My "Baby" Avery is turning 3 this month!  I can't believe it!  I still remember everything we had to go through to have her.  I've thought about writing a few posts to let everyone know exactly why I consider her my Miracle Baby.  I'm afraid I might bore you all though.  Anyone interested?

Oh and Cam is sitting up all on her own.  She's still a little wobbly, but she's getting there!




Monday, February 1, 2010

My Husband Is In So Much Trouble

For some reason Avery has been waking up in the middle of the night saying she's afraid of the dark.  She has a night light so I usually end up going in there and calming her down and putting her back to sleep.  This morning she woke up as my husband was getting in the shower.  He went in her room to see what was wrong.  She said she was scared and wanted to sleep in our bed.  I never let her do this because she usually plays and never goes back to sleep.  Jason carries her into our room. 

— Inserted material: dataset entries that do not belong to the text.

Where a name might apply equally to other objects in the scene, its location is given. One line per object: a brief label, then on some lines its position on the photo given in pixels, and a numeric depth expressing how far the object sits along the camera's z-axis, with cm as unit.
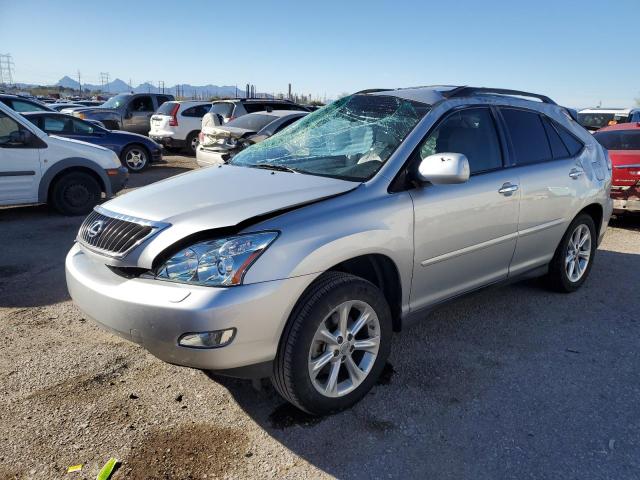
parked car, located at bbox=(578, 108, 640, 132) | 1536
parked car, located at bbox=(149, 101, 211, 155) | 1536
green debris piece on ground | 237
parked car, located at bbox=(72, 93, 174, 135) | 1723
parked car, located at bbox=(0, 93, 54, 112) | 1344
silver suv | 245
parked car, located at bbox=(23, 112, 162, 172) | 1068
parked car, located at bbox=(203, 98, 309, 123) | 1395
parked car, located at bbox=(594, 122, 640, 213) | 712
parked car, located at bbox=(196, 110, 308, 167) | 862
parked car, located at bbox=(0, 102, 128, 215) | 705
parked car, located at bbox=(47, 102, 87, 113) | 2071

As they cross the threshold of our doorway I ask, "What are you doing?" 

"She says she's scared and I told her she could sleep in here with you."

"Seriously?  She's not going to go back to sleep in here.  You need to take her back to her room."

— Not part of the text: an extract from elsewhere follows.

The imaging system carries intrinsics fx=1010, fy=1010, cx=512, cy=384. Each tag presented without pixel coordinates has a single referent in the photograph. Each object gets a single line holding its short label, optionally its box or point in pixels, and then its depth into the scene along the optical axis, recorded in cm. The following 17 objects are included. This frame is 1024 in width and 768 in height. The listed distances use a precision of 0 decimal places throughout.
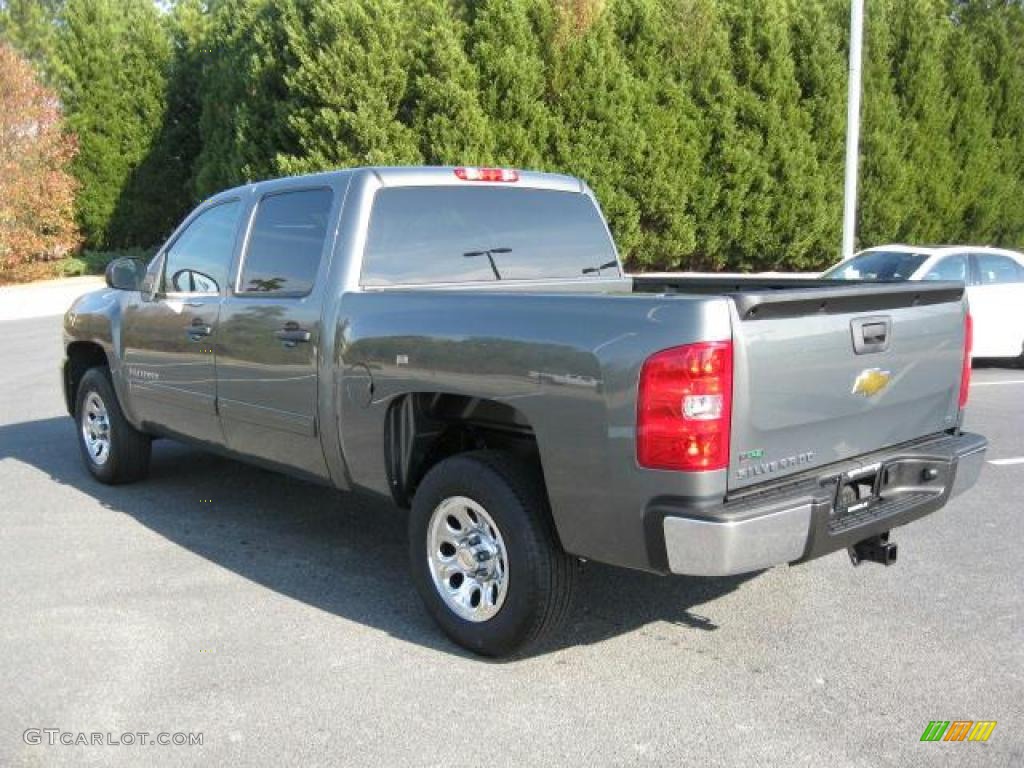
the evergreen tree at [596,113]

"She says she's going to go back to sleep."

"Fine."

Jason gets in the shower.  Then the tossing and turning and constant questions start.
"Mommy?  What's that sound?"

"Daddy's taking a shower."

"Oh.  Is daddy going to work?"

"Yes.  You need to go to sleep or you're going back to your own bed."

"Okay."

Jason finally leaves for work and Avery starts whispering.

"What are you saying Avery?"

"I need to go to the bathroom."

"Do you need help?"

"Yeah."

So we go to the bathroom.  I put her back in bed and tell her that she needs to go back to sleep or she can go to her own room again.

She tosses and kicks and gives me kidney shots.

10 minutes later Cam is up.

My husband is a dead man.

Thursday, January 28, 2010

Things That Make You Go Hmmm....

All right!  I got my computer back.  Turbo Tax is loaded and ready to go!  Bring on the refund! 

I realized that I have been really busy making changes to my blog, but not spending a lot of time actually blogging lately.  I feel like I don't have any good blogging topics.  I'm in a rut of Random Tuesdays because I feel like nothing I have going on deserves more than a sentence or two.  Maybe I should start a meme that has blogging ideas or conversation starters.  What should it be called?  Hmmm...

At our GNO on Friday a woman shared that she and her husband had partaken in a threesome.  I would like to think I am an open minded person.  I don't have issues talking about sex or with sexual orientation in general.  I used to sell bedroom toys!  But I had an issue with her revelation.  I think the reason I was taken aback was while I'm okay with whatever you want to do in the bedroom I don't necessarily want to hear about it.  In Detail.  Over and Over again.  She is a friend of a friend and it was brought to the attention of everyone that she will share about said threesome with anyone who will listen.  Like my friends mom and her mom's 70 year old friend.  That's a line that shouldn't be crossed.  My second point of contention that came out was that she didn't actually partake in the threesome.  She let her husband have sex with her friend while she watched.  What?  Isn't that pretty much like watching porn?  I don't know if I would tell people that I 'had' a threesome.  Tell me what you think.  Did she cross the line in sharing this info and how long do you think she has before she's divorced?  (I give it 6 months.)